Could CRISPR mean the end of disease?
-In order to truly understand the revolution that’s just about to occur with CRISPR, it’s best to compare it to computers in the 1980’s. Back then, people thought that computers would just be a phase and they had no idea just how much computers would change their lives: from dating to school, shopping and social media.
-CRISPR has the potential to be able to eliminate the threat of cancer in the future. Cancer happens when cells go rogue and start multiplying uncontrollably. There is serious potential to create CRISPR technology that could be used to edit immune cells and make them better at killing cancer. It’s possible that a couple of engineered cell injections in the future could make someone safe from cancer.
-CRISPR might also soon cure retroviruses, such as HIV or Herpes. It may also soon eliminate all genetic diseases. By editing out incorrect sequences in DNA in reproductive cells or embryos, thousands of genetic diseases could forever be eliminated. Once they’re eliminated within the human gene pool, they would only resurface if people’s DNA mutated, at which point those mutations could be isolated and healed with CRISPR.
-At first, people will argue that not using genetic modification is unethical since it can prevent human suffering and slowly we’ll start to change ourselves more and more. Disease will be eradicated first. Then perhaps people will get enhanced metabolisms.
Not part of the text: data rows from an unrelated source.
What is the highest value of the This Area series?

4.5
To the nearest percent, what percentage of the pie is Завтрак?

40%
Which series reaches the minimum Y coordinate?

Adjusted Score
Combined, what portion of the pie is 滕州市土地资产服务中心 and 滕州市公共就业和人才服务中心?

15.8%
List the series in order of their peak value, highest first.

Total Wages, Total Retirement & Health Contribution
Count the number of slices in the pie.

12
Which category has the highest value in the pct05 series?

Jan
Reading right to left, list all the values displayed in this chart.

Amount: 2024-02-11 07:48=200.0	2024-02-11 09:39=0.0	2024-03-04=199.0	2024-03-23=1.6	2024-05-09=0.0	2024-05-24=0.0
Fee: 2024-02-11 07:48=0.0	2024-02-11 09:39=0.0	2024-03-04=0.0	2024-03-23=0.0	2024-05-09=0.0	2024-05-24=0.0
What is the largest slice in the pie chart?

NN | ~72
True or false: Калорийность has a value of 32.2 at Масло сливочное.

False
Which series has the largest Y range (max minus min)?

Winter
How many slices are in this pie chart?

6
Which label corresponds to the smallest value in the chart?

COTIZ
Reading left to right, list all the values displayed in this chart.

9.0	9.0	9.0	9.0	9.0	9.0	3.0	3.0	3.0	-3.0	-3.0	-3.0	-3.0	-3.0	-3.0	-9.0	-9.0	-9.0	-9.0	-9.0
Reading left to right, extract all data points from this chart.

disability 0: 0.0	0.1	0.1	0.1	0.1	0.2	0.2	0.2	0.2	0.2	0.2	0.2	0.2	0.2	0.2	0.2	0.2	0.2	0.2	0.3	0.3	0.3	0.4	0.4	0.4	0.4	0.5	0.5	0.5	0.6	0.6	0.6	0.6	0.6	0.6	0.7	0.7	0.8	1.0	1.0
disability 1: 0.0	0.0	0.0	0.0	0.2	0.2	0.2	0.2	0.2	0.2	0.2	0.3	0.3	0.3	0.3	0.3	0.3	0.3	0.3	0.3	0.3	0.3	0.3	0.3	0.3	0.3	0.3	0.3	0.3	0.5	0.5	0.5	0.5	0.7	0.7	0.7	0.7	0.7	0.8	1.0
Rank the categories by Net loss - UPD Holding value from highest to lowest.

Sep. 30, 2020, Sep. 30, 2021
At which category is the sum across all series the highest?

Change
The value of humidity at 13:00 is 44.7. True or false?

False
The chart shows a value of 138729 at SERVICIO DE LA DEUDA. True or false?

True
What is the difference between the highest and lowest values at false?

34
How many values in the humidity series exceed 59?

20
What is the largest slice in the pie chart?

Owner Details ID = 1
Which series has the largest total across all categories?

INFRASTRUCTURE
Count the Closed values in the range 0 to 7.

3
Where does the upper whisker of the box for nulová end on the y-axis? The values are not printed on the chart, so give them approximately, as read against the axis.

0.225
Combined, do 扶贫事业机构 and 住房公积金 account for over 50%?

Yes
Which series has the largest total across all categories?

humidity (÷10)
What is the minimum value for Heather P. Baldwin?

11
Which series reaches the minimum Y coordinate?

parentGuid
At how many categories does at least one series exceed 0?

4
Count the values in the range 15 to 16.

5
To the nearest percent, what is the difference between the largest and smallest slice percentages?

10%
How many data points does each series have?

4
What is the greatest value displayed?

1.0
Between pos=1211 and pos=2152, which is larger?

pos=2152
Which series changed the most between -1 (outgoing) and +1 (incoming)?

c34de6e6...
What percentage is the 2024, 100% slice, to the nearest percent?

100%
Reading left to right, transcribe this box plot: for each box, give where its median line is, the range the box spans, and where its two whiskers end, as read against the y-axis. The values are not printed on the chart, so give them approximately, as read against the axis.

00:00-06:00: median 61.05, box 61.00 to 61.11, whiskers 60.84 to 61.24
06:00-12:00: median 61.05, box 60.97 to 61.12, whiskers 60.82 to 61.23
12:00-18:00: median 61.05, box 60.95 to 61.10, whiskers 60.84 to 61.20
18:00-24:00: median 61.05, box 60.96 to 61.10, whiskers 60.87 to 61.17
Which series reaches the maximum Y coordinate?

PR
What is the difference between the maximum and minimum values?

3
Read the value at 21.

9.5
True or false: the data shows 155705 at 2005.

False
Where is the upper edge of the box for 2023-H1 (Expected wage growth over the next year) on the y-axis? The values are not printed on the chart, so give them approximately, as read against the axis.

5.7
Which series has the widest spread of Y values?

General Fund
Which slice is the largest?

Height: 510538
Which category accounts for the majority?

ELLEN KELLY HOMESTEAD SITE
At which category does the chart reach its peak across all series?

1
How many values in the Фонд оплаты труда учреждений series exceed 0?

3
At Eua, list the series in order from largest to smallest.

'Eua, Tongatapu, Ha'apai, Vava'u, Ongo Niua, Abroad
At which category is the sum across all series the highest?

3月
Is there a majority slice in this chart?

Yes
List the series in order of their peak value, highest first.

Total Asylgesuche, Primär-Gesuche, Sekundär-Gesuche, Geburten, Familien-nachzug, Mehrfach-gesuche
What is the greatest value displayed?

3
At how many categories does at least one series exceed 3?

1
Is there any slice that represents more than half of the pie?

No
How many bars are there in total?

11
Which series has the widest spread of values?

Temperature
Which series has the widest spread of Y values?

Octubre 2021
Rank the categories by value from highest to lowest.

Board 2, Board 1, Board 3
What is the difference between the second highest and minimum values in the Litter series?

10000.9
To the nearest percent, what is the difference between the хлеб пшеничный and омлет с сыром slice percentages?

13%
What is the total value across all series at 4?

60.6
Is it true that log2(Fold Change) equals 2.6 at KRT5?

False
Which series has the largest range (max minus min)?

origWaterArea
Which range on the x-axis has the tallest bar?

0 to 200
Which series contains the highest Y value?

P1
Then perhaps perfect eyesight… bigger muscles, a full head of hair, superior intelligence, no mental problems… the list goes on and on. Once we create the first modified human, a door will have been opened that we can never shut. The future of humanity will forever be altered.
-There are so many fascinating implications of CRISPR and of genetic engineering and the onset of this technology is more or less inevitable, which is why it’s important to inform people and to have a conversation about it now. The possibilities for this technology are endless and may seem like science fiction, until they turn out to be reality.